● Extracted material
▽

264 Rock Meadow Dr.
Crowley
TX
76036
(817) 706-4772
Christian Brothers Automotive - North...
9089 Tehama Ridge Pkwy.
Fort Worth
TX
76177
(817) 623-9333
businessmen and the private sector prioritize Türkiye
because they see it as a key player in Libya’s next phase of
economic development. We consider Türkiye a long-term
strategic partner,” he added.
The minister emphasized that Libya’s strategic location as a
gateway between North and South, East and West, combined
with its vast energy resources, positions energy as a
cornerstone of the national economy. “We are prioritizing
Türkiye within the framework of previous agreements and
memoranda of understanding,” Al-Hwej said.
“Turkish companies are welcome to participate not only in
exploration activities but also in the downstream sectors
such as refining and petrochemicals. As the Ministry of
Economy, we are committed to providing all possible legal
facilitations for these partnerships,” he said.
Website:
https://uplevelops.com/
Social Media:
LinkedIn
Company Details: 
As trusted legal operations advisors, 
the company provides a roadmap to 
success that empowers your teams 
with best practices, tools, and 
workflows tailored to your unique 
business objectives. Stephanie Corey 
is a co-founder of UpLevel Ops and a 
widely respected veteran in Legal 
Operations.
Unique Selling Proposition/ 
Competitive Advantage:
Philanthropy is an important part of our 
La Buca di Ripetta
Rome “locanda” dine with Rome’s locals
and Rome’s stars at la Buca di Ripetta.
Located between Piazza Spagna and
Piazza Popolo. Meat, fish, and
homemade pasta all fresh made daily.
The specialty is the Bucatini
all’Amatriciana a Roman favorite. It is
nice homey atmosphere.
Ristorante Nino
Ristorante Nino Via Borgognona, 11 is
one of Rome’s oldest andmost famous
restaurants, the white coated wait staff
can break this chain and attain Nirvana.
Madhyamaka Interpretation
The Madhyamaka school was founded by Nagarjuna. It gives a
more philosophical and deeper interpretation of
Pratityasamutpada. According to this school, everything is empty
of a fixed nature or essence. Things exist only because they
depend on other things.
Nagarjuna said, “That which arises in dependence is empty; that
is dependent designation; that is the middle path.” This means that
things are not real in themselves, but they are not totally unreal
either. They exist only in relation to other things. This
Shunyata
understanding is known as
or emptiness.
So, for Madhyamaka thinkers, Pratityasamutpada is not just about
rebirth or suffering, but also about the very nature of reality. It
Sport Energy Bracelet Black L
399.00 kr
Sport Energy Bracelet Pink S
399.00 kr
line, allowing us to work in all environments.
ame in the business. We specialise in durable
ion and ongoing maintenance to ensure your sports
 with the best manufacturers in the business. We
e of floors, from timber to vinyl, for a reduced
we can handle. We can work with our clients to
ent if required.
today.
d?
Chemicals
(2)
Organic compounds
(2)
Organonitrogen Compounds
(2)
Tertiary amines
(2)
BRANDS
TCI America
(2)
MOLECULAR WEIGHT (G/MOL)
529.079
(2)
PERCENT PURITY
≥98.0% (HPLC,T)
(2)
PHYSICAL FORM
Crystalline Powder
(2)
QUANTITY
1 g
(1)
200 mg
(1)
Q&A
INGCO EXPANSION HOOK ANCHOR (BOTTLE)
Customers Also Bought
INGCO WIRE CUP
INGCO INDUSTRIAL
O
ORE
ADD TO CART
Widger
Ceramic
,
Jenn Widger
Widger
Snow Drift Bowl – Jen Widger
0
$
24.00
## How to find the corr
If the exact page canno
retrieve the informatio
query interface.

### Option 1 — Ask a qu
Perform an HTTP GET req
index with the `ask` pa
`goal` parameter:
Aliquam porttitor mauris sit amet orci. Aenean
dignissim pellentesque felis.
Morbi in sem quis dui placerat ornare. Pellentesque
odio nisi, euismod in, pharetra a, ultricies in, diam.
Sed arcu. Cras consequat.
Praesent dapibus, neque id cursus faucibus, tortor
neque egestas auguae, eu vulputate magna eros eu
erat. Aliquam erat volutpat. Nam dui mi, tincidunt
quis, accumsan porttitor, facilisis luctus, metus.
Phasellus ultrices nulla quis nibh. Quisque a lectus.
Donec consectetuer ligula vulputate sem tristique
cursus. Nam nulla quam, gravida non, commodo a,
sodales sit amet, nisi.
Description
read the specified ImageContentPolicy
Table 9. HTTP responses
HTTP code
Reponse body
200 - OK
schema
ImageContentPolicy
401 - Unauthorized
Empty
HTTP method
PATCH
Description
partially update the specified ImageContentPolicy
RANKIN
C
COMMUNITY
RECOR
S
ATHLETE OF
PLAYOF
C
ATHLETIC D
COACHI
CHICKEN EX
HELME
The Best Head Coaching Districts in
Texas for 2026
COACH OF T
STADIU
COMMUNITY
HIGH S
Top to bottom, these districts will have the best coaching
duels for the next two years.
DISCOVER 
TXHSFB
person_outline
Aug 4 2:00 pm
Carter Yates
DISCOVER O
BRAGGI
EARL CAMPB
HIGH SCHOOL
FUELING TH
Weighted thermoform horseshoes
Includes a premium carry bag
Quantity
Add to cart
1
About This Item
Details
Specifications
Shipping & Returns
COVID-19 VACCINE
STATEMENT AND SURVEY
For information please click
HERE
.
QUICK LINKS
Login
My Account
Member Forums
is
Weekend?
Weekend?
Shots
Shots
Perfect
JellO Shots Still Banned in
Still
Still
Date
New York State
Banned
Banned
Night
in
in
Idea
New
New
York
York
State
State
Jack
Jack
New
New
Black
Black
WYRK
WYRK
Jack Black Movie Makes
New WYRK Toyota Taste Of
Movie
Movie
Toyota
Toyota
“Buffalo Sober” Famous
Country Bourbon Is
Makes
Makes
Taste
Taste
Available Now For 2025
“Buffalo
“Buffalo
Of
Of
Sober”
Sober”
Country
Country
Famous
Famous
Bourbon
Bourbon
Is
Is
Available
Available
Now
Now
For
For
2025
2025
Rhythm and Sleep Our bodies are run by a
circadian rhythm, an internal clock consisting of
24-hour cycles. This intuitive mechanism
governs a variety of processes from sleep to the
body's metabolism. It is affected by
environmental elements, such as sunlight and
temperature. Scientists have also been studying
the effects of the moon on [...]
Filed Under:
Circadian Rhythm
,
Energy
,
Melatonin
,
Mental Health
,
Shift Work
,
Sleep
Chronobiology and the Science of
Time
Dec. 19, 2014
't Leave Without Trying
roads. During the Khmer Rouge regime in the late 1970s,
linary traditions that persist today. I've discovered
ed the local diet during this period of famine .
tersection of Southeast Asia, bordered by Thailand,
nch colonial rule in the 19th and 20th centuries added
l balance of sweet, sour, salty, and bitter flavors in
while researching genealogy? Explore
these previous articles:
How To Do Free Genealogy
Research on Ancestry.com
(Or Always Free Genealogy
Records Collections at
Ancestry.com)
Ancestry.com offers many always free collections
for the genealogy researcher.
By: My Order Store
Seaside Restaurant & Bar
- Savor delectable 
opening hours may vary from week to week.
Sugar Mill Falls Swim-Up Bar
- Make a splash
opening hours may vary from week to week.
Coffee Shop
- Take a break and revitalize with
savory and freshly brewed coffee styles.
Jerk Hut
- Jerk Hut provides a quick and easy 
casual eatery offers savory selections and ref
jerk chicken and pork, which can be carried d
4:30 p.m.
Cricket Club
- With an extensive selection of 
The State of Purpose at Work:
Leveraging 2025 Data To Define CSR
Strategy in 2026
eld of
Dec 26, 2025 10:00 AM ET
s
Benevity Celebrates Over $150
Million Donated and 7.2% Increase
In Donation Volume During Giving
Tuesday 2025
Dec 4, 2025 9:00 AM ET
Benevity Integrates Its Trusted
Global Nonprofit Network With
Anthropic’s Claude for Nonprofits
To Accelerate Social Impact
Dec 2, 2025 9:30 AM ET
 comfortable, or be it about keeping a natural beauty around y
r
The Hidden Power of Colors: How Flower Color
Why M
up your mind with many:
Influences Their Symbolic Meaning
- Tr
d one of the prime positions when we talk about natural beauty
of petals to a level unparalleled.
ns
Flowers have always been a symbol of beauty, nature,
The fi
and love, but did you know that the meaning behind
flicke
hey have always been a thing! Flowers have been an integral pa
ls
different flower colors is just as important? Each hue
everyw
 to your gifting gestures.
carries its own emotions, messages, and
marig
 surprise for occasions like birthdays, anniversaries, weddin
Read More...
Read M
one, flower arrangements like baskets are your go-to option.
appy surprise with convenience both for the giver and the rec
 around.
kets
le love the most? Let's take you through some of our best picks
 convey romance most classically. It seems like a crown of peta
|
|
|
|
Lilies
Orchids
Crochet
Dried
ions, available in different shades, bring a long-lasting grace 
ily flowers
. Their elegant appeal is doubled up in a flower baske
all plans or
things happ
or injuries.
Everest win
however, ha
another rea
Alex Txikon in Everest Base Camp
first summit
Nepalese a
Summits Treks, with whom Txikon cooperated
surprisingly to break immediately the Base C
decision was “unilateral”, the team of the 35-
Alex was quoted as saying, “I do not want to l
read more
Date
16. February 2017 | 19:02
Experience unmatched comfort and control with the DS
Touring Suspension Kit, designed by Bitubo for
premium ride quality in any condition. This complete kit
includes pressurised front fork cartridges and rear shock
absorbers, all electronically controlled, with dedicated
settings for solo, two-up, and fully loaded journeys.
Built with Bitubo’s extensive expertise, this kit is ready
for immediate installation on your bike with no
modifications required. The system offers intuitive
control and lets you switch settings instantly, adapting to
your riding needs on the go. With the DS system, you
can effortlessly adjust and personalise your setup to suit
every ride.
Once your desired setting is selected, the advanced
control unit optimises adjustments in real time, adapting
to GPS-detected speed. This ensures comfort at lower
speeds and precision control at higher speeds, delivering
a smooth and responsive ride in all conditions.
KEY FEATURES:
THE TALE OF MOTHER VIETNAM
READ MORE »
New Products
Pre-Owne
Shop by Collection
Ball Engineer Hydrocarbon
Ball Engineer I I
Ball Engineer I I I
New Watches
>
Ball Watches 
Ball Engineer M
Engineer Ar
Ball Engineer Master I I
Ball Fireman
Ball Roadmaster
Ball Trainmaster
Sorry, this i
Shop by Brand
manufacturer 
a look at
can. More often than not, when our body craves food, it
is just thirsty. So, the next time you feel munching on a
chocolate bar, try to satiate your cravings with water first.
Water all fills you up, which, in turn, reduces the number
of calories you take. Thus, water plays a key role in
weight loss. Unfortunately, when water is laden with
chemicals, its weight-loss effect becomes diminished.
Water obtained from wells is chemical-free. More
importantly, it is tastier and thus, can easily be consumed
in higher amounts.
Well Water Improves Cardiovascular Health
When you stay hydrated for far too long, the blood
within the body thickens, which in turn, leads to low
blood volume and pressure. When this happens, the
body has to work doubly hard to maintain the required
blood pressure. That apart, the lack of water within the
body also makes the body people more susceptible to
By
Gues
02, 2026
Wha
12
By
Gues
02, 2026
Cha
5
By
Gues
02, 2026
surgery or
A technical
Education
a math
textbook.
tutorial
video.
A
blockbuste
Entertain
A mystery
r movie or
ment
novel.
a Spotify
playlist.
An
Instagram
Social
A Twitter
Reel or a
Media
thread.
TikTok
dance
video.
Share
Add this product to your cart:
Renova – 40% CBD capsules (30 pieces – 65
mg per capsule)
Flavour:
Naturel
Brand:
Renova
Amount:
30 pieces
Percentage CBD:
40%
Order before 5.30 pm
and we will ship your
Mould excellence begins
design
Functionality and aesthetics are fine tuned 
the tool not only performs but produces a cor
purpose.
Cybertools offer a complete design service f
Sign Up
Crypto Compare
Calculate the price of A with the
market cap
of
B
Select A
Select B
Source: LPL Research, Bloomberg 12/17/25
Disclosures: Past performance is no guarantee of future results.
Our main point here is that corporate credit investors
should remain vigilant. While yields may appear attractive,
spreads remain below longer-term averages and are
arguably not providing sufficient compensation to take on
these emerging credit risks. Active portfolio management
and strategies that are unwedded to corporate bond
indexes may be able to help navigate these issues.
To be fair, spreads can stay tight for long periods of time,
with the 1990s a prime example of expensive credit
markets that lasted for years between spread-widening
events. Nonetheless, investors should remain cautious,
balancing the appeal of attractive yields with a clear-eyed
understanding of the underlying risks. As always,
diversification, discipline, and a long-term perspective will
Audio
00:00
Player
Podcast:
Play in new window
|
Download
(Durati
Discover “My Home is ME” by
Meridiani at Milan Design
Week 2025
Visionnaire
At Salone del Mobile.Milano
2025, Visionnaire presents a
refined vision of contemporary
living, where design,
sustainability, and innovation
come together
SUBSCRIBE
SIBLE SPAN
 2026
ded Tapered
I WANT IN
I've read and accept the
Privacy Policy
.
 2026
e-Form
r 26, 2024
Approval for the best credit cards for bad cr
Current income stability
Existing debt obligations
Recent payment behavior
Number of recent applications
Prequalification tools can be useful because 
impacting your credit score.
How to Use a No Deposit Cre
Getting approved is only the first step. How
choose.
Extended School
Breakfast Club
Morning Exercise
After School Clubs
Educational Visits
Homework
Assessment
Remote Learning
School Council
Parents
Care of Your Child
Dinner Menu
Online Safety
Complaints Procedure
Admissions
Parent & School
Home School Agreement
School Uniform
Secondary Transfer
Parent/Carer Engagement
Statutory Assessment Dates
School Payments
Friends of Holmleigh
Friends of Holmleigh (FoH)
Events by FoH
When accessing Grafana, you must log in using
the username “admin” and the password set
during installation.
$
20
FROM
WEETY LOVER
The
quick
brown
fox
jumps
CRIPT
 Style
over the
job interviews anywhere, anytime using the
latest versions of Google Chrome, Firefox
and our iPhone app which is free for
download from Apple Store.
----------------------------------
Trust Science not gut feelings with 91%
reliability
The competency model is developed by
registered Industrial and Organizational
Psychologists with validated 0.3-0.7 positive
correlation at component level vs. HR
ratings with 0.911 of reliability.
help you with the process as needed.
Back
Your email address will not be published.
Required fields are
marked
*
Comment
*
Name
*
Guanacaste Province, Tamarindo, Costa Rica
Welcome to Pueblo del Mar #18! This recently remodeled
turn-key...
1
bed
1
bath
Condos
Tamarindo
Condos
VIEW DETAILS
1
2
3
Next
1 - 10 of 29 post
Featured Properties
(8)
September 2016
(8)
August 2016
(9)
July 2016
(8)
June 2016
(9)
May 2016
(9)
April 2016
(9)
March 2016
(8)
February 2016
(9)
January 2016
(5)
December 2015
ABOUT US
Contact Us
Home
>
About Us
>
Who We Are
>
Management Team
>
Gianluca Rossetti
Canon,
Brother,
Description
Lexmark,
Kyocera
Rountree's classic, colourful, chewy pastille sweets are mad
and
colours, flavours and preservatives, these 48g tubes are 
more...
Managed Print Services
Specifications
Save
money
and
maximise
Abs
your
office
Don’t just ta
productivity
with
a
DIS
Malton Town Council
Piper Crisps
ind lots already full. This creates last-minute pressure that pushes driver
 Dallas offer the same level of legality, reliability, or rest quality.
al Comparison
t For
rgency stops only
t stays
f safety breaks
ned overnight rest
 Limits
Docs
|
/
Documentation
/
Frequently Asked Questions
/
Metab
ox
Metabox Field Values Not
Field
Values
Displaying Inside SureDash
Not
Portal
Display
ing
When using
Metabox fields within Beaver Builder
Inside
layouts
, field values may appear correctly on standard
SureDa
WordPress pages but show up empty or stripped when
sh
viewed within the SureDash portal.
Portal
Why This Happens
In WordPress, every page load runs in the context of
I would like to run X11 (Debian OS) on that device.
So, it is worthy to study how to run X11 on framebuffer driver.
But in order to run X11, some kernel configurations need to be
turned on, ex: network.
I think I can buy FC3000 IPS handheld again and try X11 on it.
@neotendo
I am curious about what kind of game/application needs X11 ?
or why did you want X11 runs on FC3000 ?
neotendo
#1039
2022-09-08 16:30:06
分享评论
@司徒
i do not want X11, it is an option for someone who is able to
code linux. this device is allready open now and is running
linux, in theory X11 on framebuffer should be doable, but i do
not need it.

△

● Task to complete
Reply with nothing but a number: how many lines of the entries above contain the string "which"?

● Solution below
5